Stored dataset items
------------

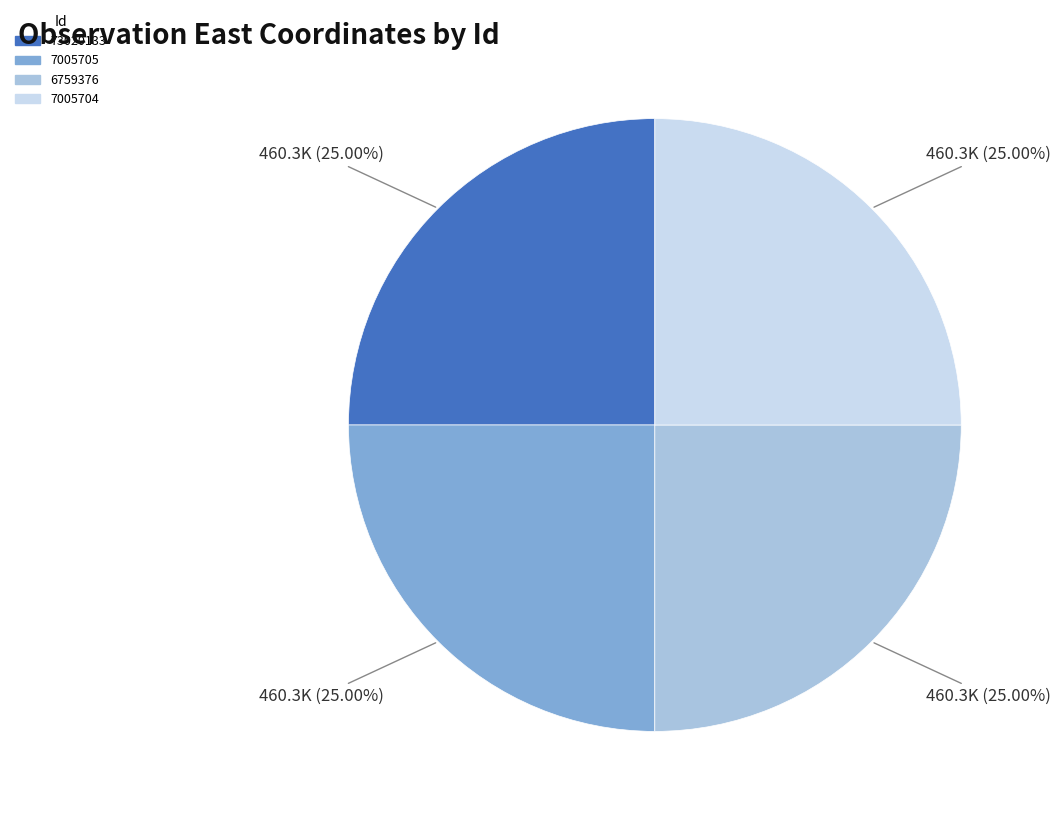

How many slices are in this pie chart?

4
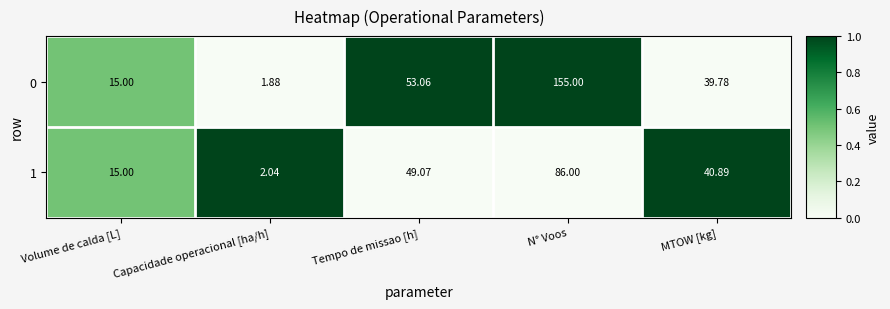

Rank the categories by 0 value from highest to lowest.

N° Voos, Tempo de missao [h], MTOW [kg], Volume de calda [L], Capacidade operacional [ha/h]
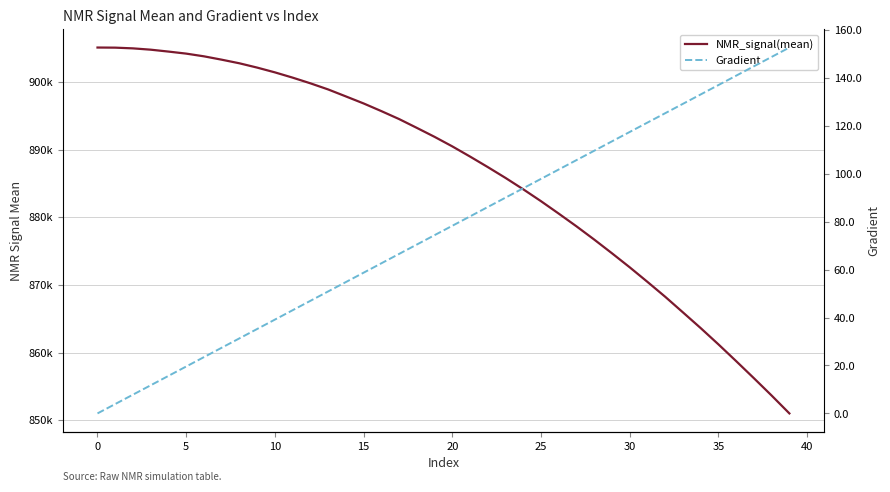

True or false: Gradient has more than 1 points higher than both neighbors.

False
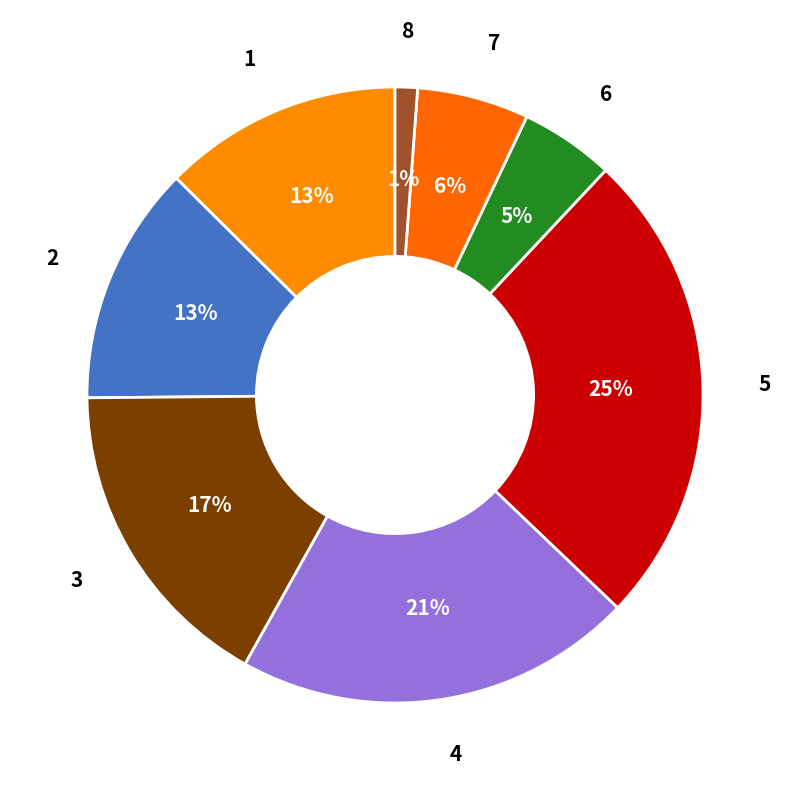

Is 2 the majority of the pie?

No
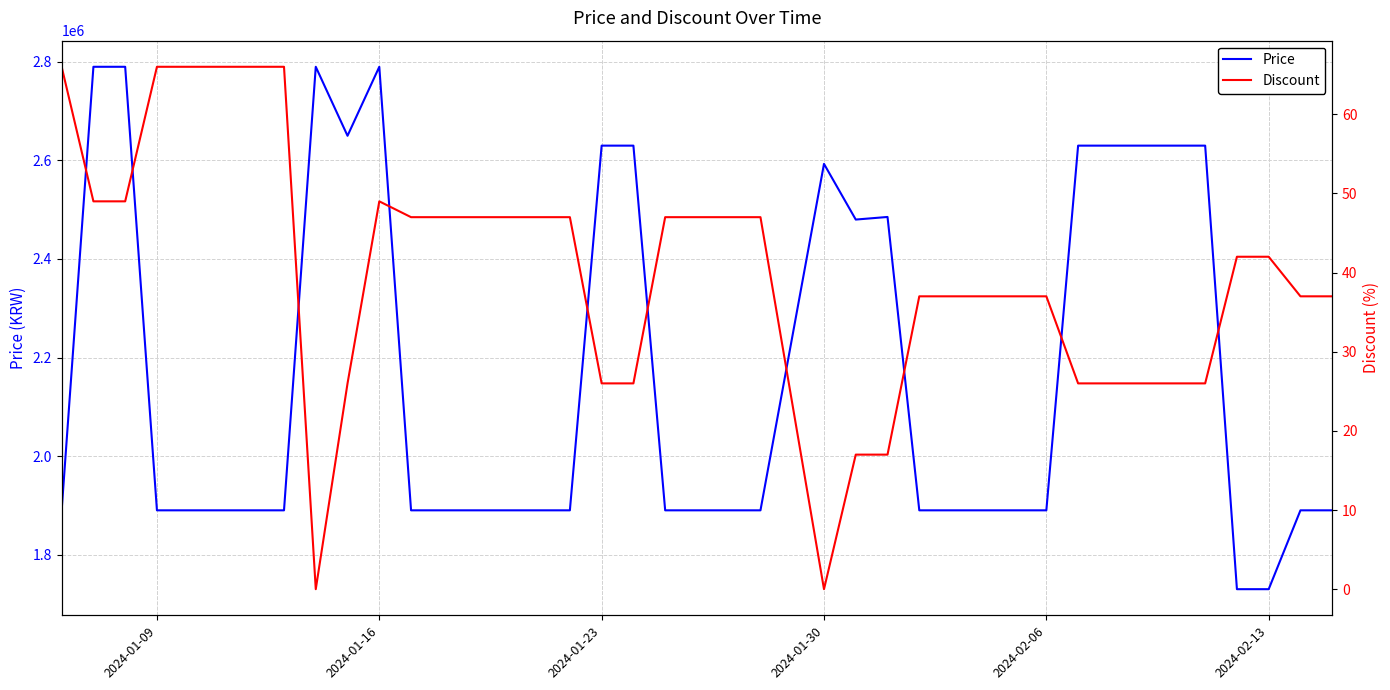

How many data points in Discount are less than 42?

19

------------

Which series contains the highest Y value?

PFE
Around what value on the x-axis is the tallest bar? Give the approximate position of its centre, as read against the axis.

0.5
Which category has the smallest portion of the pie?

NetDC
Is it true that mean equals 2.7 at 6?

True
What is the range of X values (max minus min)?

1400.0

------------

**WHAT TO DO**:
Reproduce the part of the entries above that opens with the line containing "How many slices are in this pie chart?" and closes with the line containing "N° Voos, Tempo", including both of those lines. Omit the pictures from your copy.

**EXERCISE SOLUTION**:
How many slices are in this pie chart?

4

Rank the categories by 0 value from highest to lowest.

N° Voos, Tempo de missao [h], MTOW [kg], Volume de calda [L], Capacidade operacional [ha/h]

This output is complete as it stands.